Friday, November 23, 2007

It Was A $1,000 Wedding ...

Gram Parsons & Emmylou Harris Sing $1000 Wedding

One of my biggest musical heroes is Gram Parsons. Like Hank Williams before him, Parsons made a ton of incredible music before dying tragically young. Read AMG bio here. I’m not going to get into his life story or his musical feats here. Someday I’ll do a bigger post about Gram Parsons, the artist. Right now I just want to focus on my all-time favorite Gram Parsons song: $1000 Wedding (buy album).

I’m not exactly sure what the song is about. Seems to be about a groom jilted at the alter followed by a drinking spree, a betrayal, and then some mysterious religious stuff. (See here for some theories). Whatever it’s about, it became an obsession of mine in the early 1990’s. I played it over and over again on the guitar but never to my complete satisfaction. Gram’s version was just too perfect. (Plus, I didn’t have the amazing Emmylou Harris singing over my shoulder.) It’s been fifteen years since I fell in love with this song, but it still moves me. The coolest part is how it builds from verse to verse. Check it out and let me know what you think.

In case you are new to Gram (and your lucky day has finally arrived) here is one more song to enjoy. It’s a version of The New Soft Shoe - Live (buy album) recorded March 13, 1973 at WLIR in New York, six months before his death. There is some interesting banter afterwards, particularly the bus story. Take special note of Emmylou’s “yeah” at the 7:44 mark. (You’ll know why when you hear the story).

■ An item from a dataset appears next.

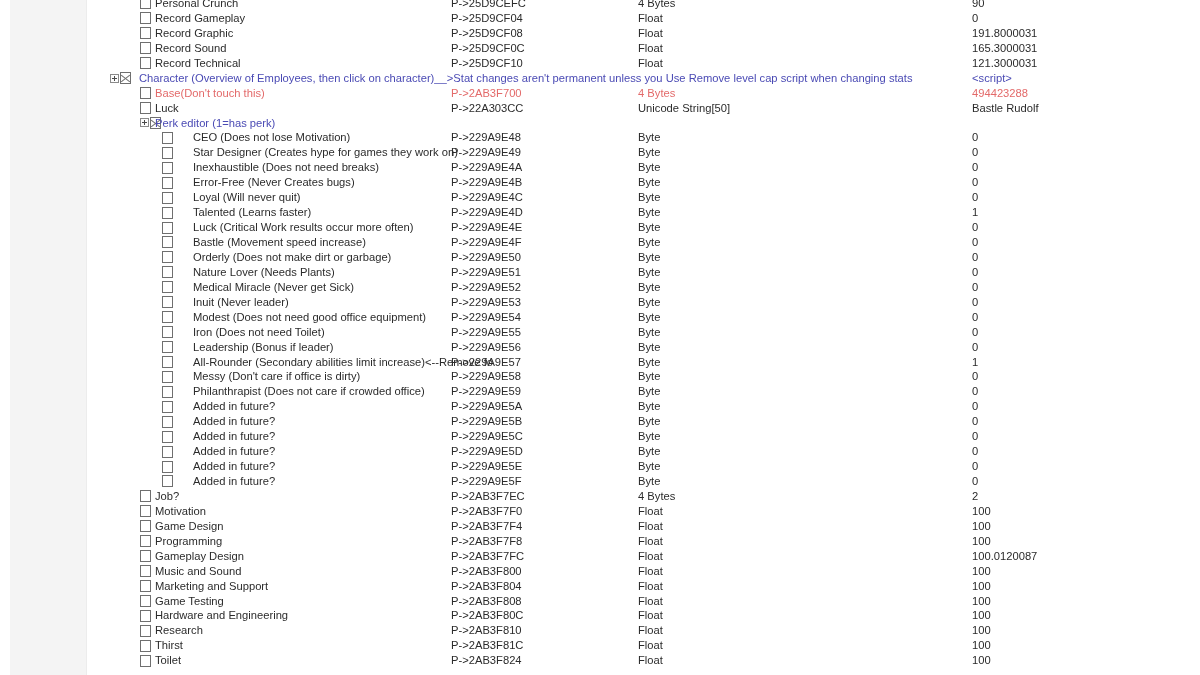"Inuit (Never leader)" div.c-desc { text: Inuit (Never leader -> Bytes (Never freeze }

One of the better cover versions of $1000 wedding comes from a Detroit-born songwriter known as Paul K. Check out: Thousand Dollar Wedding - Paul K. AMG reports about Paul K: “Unlike the overwhelming majority of songwriters, who get next to the darker side of life but never quite break the door down, Paul Kopasz has lived as part of the fringe element, and his career has evoked comparisons to Townes Van Zandt, Lou Reed and Merle Haggard, three artists known for drawing from their own shady experiences for song material.” Read the rest of his bio here.

The Paul K track comes from the album, “The Big Nowhere,” which I believe is out of print. Here’s another pretty good one from that album: Nashville, Tennessee.

Gram Parsons At Joshua Tree

5 comments:

Terence said...

Paul,
Excellent post. Right back at you. www.fitsandstarts.typepad.com

Anonymous said...

Explanation of $1000 Wedding from

http://www.furious.com/perfect/gramparsons/1000wedding.html

What starts as a mournful wedding progresses toward the climax of a joyful funeral. For both events there should be flowers but they aren't. What happens in between is cryptic: Did the bride die, or just ditch the groom? Did his buddies "do him in"? And if so, was it out of compassion or malice? The secrets at the heart of the story are never divulged, but the narrator(s) assumes we already know them. We're simultaneously winked at and shoved aside with inscrutable clues: "people passing notes," "he told them everything there was to tell," "old lies still on their faces." The implication is that if we can't read the notes, don't already know all there is to tell, and aren't privy to the old lies, then we're not really supposed to be hearing this story. We're eavesdroppers on a juicy tale.

Parsons biographer Ben Fong-Torres offers little information on "$1000 Wedding," except that an early draft lasted nine minutes (twice as long as the version that appeared on Grievous Angel in 1974; Dando and Hatfield reduce it by another minute) and was rejected by The Flying Burrito Brothers and producer Jim Dickson in 1969. [2] This fact suggests that the final version of the song resulted from considerable editing and revising, a period of incubation that intensifies expression. The longer version probably had very little of the mystery that distinguishes the surviving version. Fong-Torres links the lyrics of the song to a specific biographical circumstance: Parsons was engaged to Nancy Marthai Ross and took her to his favorite couturier--Nudie Cohen of Nudie's Rodeo Tailors--to have a dress made, but Ross had reservations about and never paid for the $1000 wedding dress.

Peggy

Paul said...

Peggy,

That's great stuff. Thanks for sharing it!

Paul

paul said...

Here is a hot link to the website Peggy mentioned: Furious.com. Good stuff.

Anonymous said...

in an earlier demo (1969) gram sings "...the young bride passed away..."

so i think we can conclude his orig. sentiment was that she dies.